We run the compiled binary on the samples collected by the previous step and get a set of possible key-pairs:

$ ./tea_attack ../tea_round_samples.log      
File contains 16 samples.
Reading file...
Read 16 samples.
Now bruteforcing... This may take a minute.
Found 4 key pairs.
[0] K0=0x63636f62 K1=0x7a206968 K2=0x6f722061 K3=0x00216b63
[1] K0=0x63636f62 K1=0x7a206968 K2=0xef722061 K3=0x80216b63
[2] K0=0xe3636f62 K1=0xfa206968 K2=0x6f722061 K3=0x00216b63
[3] K0=0xe3636f62 K1=0xfa206968 K2=0xef722061 K3=0x80216b63

We can see that the values are just some ASCII text, so after decoding it, we get the 128-bit TEA encryption key (Python syntax):

b'bocchi za rock!\x00'

Decryption of the Flag

Now that we have the TEA key, retrieving the flag is just a matter of decrypting the flag.enc file.

For this we again wrote a simple C program, that decrypts the flag, as we didn't want to start messing around with fixed 32-bit unsigned ints in Python. See flag_decrypt.c. Compile with gcc -o flag_decrypt flag_decrypt.c.

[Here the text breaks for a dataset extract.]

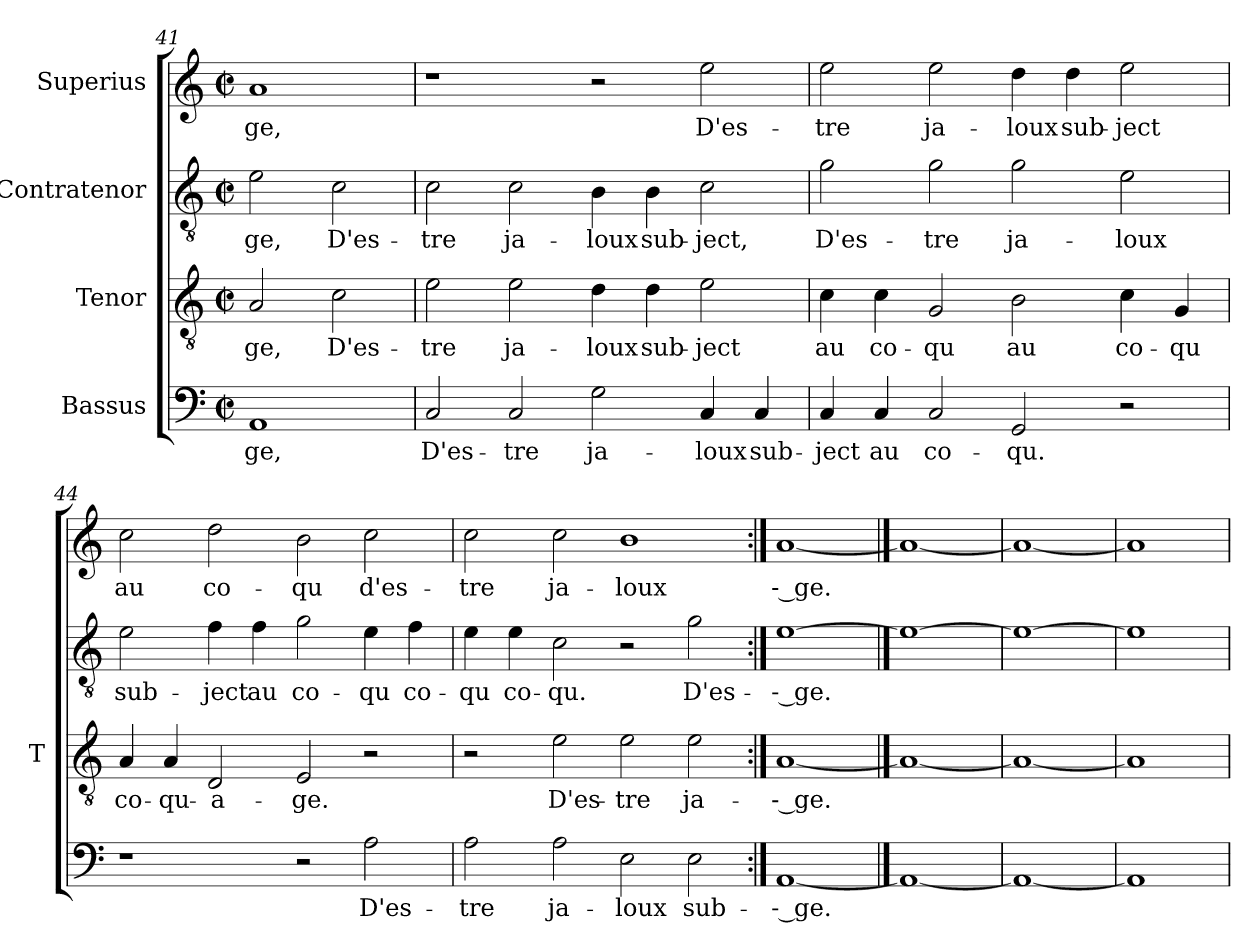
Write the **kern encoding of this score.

We run the program and retrieve the flag:

$ ./flag_decrypt ../../flag.enc         
pbctf{amazing job! now go enjoy an after school tea time break!}

Lessons Learned

Overall, this was a pretty demanding challenge for us. We approximately spent a total of 30h and were only able to get the flag ~24h after the CTF officially ended. Within the given timeframe, 0 teams were able to solve the challenge.

• We think that this difficulty arose from the lack of prepared tooling for this particular style of challenge. Even installing all the toolchains and getting them to function properly cost us a bunch of time.

• In addition to that, many error-prone tasks had to be handled manually, as the right tool for the job was either non-existent or didn't work with Python 3.11...

• An extensive knowledge of FPGAs or Chip Design in general is a big advantage, especially with the Revenge of LLLattice challenge, as the design had over 2000 flip-flops. Smaller challenges, like the preceeding challenge, LLLattice, are a better starting-point for the unexperienced.

• Carry chains are simply OP when it comes to reversing FPGAs. They helped a lot when it came to understanding which FFs belonged to which bit etc.